Una giornata di giustizia per i consumatori e per la verità. Il Tribunale di Milano ha accolto due ricorsi promossi da Codici, riconoscendo l’ingannevolezza di numerose comunicazioni commerciali a tema ambientale e ordinandone la rimozione immediata dai canali pubblicitari di due aziende operanti nei settori moda e ristorazione.


È un risultato epocale – dichiara con orgoglio Ivano Giacomelli, Segretario Nazionale di Codici –. In un momento in cui il greenwashing rischia di diventare la regola anziché l’eccezione, queste ordinanze ristabiliscono un principio fondamentale: il rispetto della verità e della trasparenza verso i consumatori”.

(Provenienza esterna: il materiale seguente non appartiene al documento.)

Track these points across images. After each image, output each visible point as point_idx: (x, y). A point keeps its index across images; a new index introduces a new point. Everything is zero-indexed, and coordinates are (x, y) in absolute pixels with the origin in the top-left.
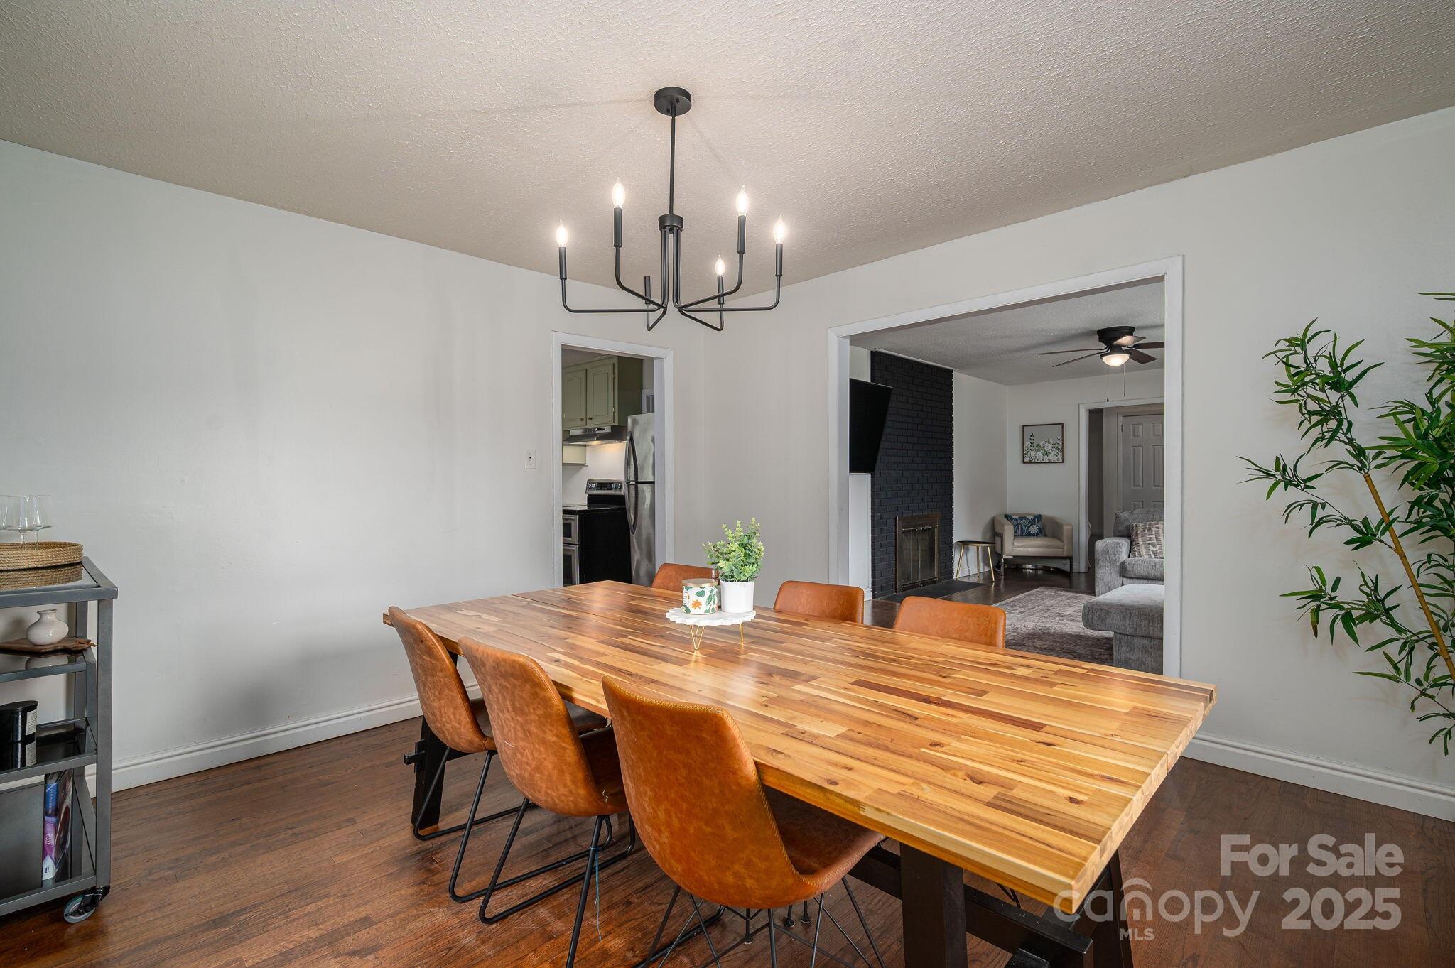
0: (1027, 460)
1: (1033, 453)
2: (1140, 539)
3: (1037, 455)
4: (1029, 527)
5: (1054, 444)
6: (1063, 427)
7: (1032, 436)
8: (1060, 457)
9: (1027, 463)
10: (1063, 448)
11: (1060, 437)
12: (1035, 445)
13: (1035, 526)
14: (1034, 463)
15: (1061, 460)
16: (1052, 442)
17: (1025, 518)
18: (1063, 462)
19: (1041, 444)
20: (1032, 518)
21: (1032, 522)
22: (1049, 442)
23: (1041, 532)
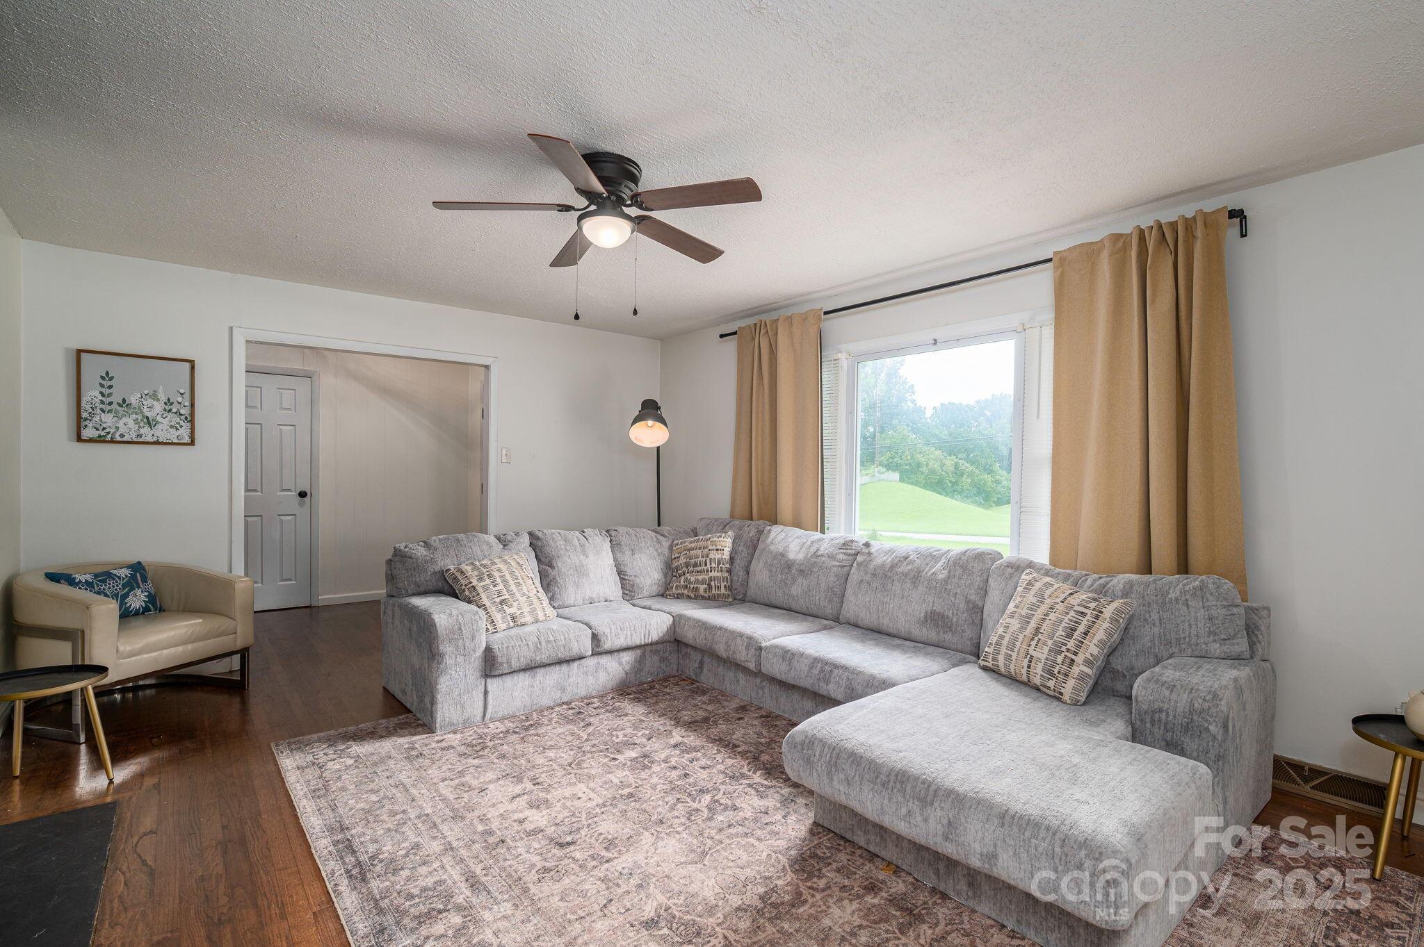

Il Tribunale ha accertato che alcuni green claims, come “alti standard di sostenibilità”, “impatto zero” o “rispetto dei più elevati standard internazionali”, non erano supportati da prove verificabili, e pertanto risultavano idonei a fuorviare il consumatore medio, configurando vere e proprie pratiche commerciali ingannevoli ai sensi del Codice del Consumo. Secondo i giudici, per non essere ingannevole, una dichiarazione ambientale deve:


1. essere chiara, specifica, inequivocabile e accurata;

2. basarsi su dati veritieri, pertinenti e scientificamente verificabili;

3. evitare riferimenti vaghi e generici ai benefici ambientali;

4. tenere conto di tutti gli aspetti rilevanti del ciclo di vita del prodotto o servizio;

5. essere coerente con la natura del prodotto offerto;

6. se comparativa, basarsi su confronti pertinenti, verificabili e significativi rispetto a prodotti analoghi.


Ancora più importante è il segnale lanciato dalla giurisprudenza milanese rispetto all’abuso di marchi “certificativi” non regolamentati da autorità pubbliche. In entrambi i casi, il Tribunale ha ritenuto che l’uso di tali marchi deve essere utilizzato purché chiaramente accompagnati da avvertenze sul loro carattere privatistico. Tuttavia, quando associati a claim vaghi, ambigui o suggestivi, tali marchi sono risultati strumentali a pratiche scorrette e pertanto passibili di inibizione. A seguito delle decisioni, entrambe le aziende sono state obbligate a rimuovere i messaggi pubblicitari contestati entro il 30 settembre 2025, con una penale di 1.000 euro per ogni giorno di ritardo e per ciascuna violazione.


È una vittoria doppia – prosegue Giacomelli – perché arriva dopo un una decisione negativa del Tribunale e della Corte d’Appello di Bologna che esprimeva un orientamento totalmente in contrasto con le Direttive 2005/29/CE e 2024/825, ragione per la quale Codici ha già chiesto alla Commissione Europea l’apertura di una procedura d’infrazione contro l’Italia. Questa volta, i giudici hanno approfondito e riconosciuto che vendere ‘sostenibilità’ senza prove concrete è una truffa al consumatore. Ed è anche un segnale forte per le istituzioni: la lotta al greenwashing non può più attendere. Queste due ordinanze - conclude Giacomelli - sono un punto di svolta. Rappresentano giustizia, chiarezza e tutela dei cittadini. Ora chiediamo che Milano non resti un caso isolato, ma l’inizio di una nuova stagione per il diritto dei consumatori e per una vera sostenibilità”.